There was a study done, years ago, that showed that the reason businesses were for sale had a direct relationship to its probability of sale.
Reason for Sale | %Reason for Sale | %Probability of Sale |
Retirement | 10-15% | 30-35% |
Health Problems/Death | 15-20% | 25-30% |
Partnership & Family Problems/ Divorce | 5-10% | 15-20% |
Burnout/Other Business Investments | 15-20% | 15-20% |
Under-capitalization | 20-25% | 10-15% |
Insufficient Profits | 20-25% | 5-10% |
Profit Motivated Only | 5-10% | 0-5% |
The above results point out the more serious or valid reason for sale, the higher likelihood that the business will sell. Despite its age the results today would probably be more dramatic. Most of those looking for a business to purchase in today’s market would shy away from businesses that are under-capitalized, showing insufficient profits or any in which the seller was just attempting to sell for profit only. Today’s buyer is better educated, has more knowledge about business and is more wary than his or her predecessor. The financial records better be complete, all information available – and the seller must have a valid reason for sale.

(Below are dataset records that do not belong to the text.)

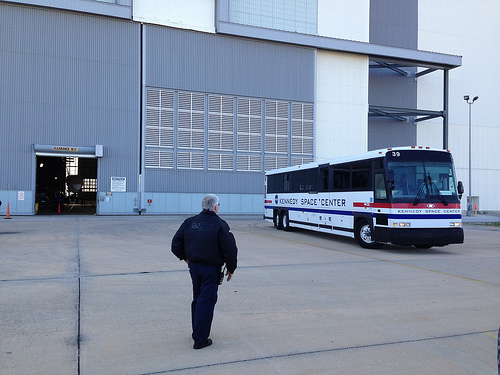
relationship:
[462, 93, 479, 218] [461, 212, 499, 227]
light in sidewalk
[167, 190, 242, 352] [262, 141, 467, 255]
bus driver in bus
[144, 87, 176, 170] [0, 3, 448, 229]
window in building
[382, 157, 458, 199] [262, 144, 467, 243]
windshield in bus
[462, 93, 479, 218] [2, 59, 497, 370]
light in parking lot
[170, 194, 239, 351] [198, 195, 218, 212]
bus driver in hair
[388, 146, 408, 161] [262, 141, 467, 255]
number in bus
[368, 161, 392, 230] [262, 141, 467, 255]
door of bus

It is evident from the results above that such reasons for sale as: retirement, health issues, family problems followed by “burnout” have the highest probability of sale. Burnout is not a new issue, but it is generally preceded by many years of doing the same thing. It’s difficult to accept burnout from a seller who has been in business for only a short time.
There is an old saying among business brokers and that is that it takes a willing seller – and a willing buyer to complete a successful sale. The moral of all this is that the more valid the reason for sale, the better the chance the business will sell quickly – and without undue problems.